TASK REQUIREMENTS >> Using the material that follows, output exactly the lines from the one containing "storage cabinet: none" through the one containing "waste bin: present", with both ends kept.

GIVEN DATA >>
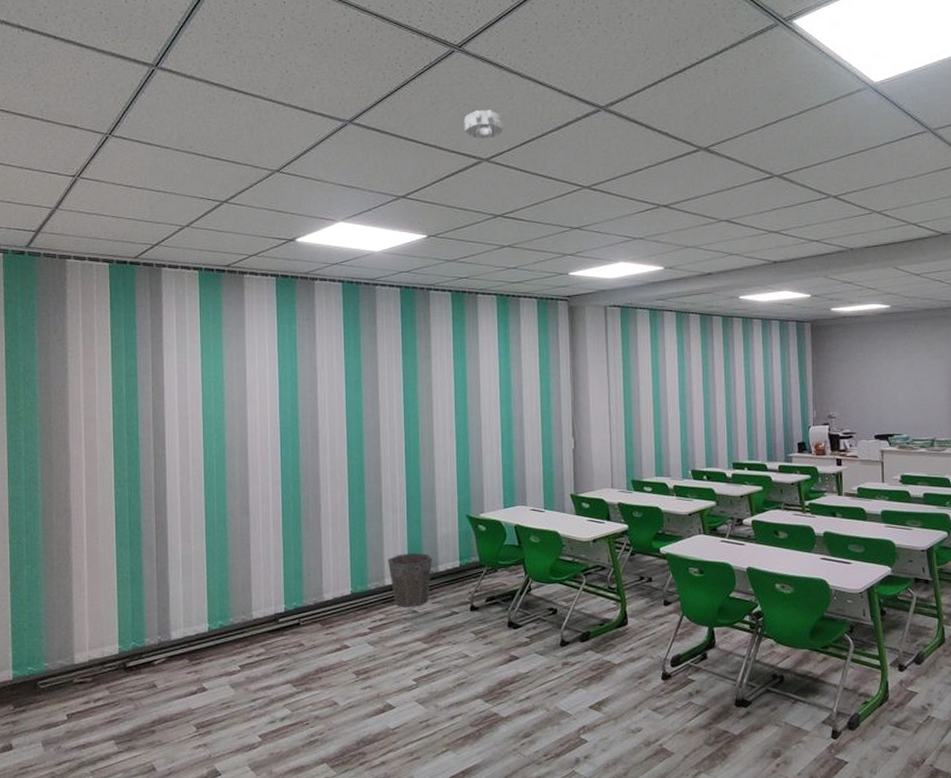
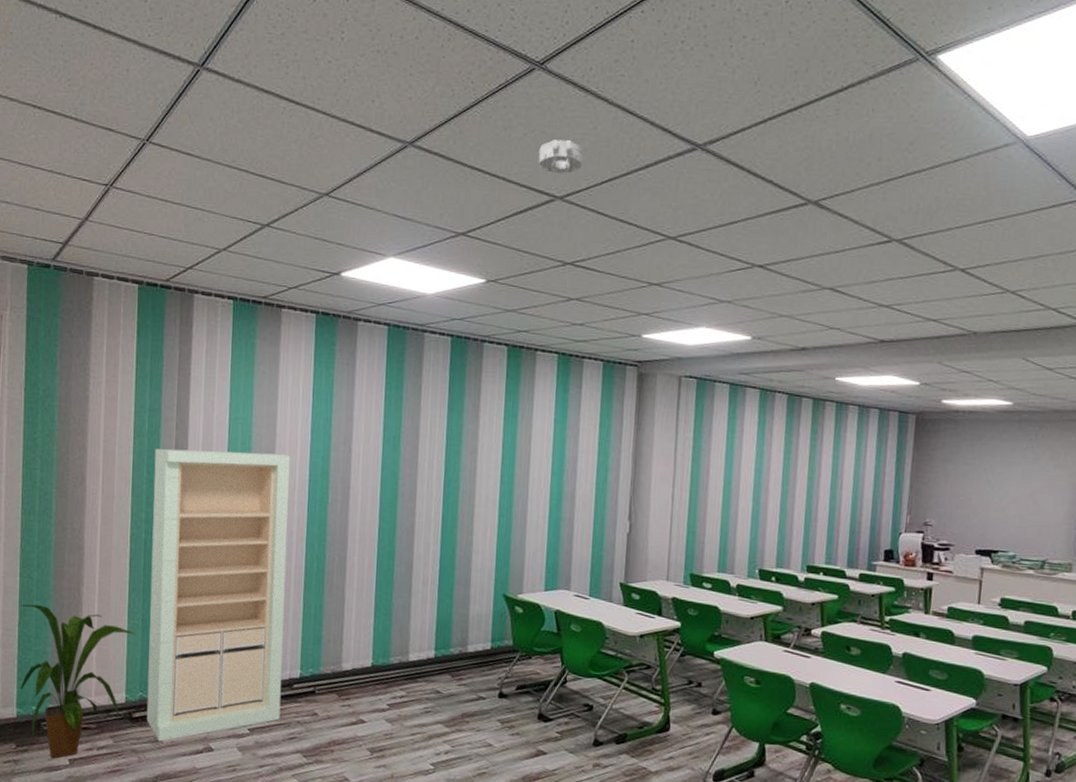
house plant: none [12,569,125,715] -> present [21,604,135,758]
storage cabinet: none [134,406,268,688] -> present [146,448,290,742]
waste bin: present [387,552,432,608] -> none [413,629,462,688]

==

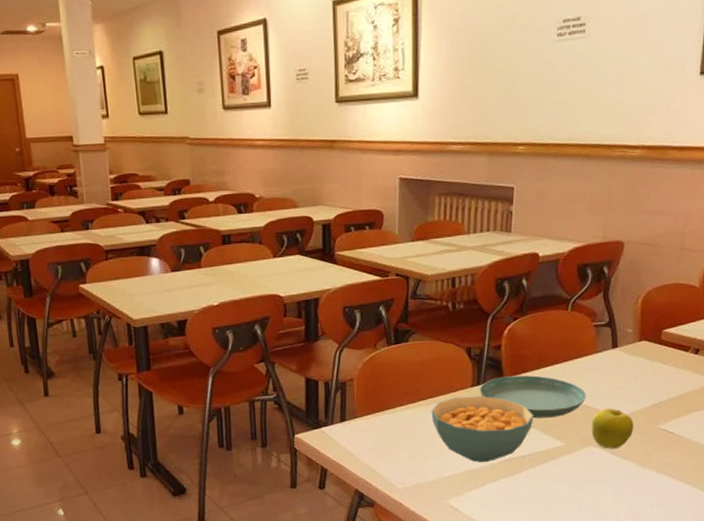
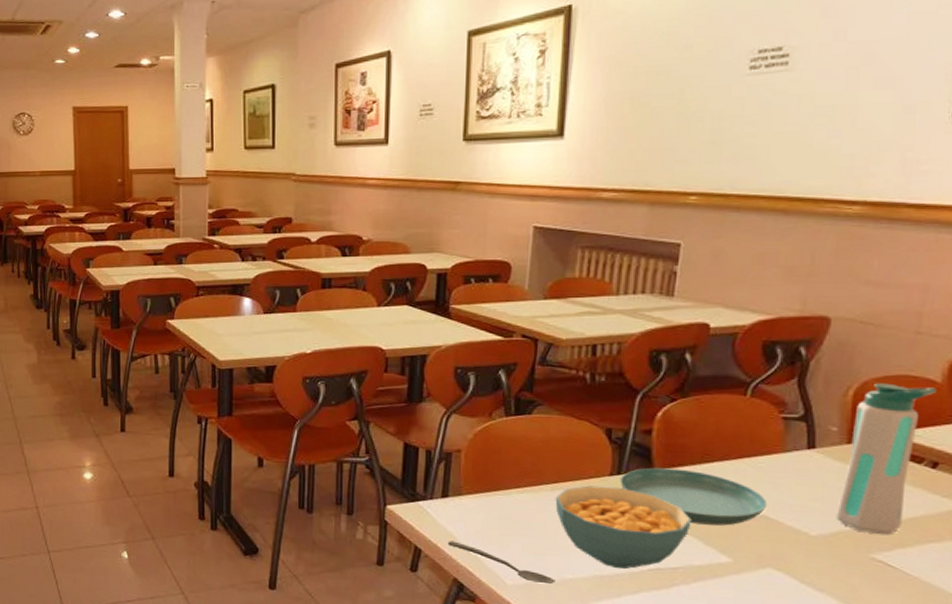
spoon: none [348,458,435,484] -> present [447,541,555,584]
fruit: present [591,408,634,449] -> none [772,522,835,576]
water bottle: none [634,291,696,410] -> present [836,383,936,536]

* * *

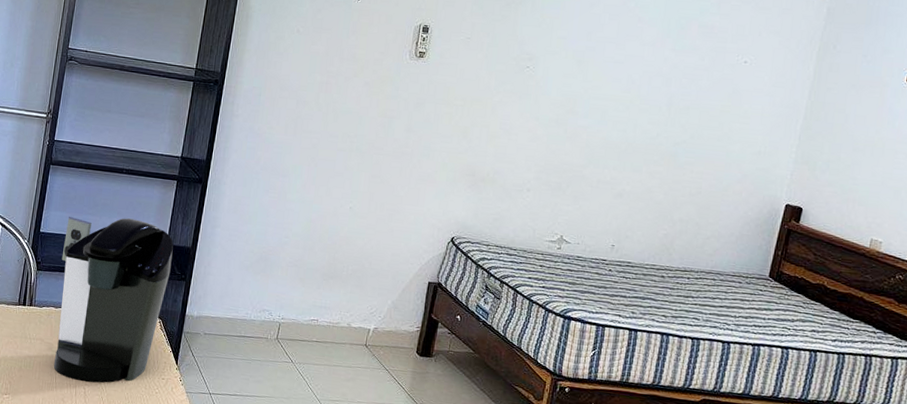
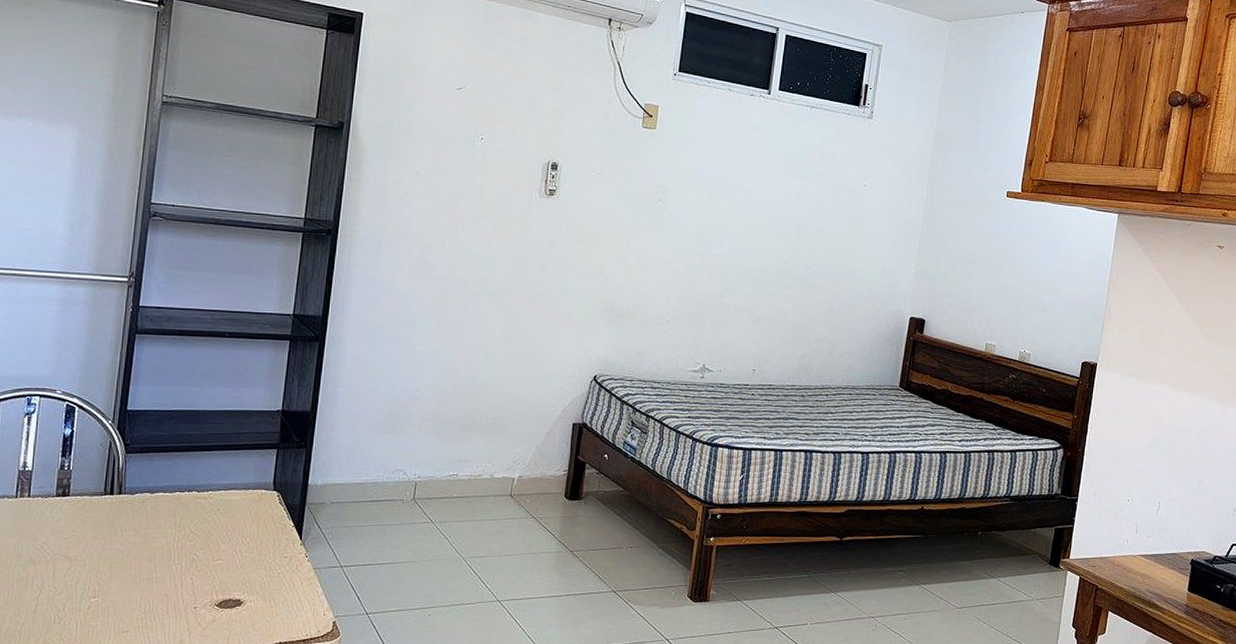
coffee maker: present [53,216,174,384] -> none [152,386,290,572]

EXERCISE SOLUTION >>
storage cabinet: none [134,406,268,688] -> present [146,448,290,742]
waste bin: present [387,552,432,608] -> none [413,629,462,688]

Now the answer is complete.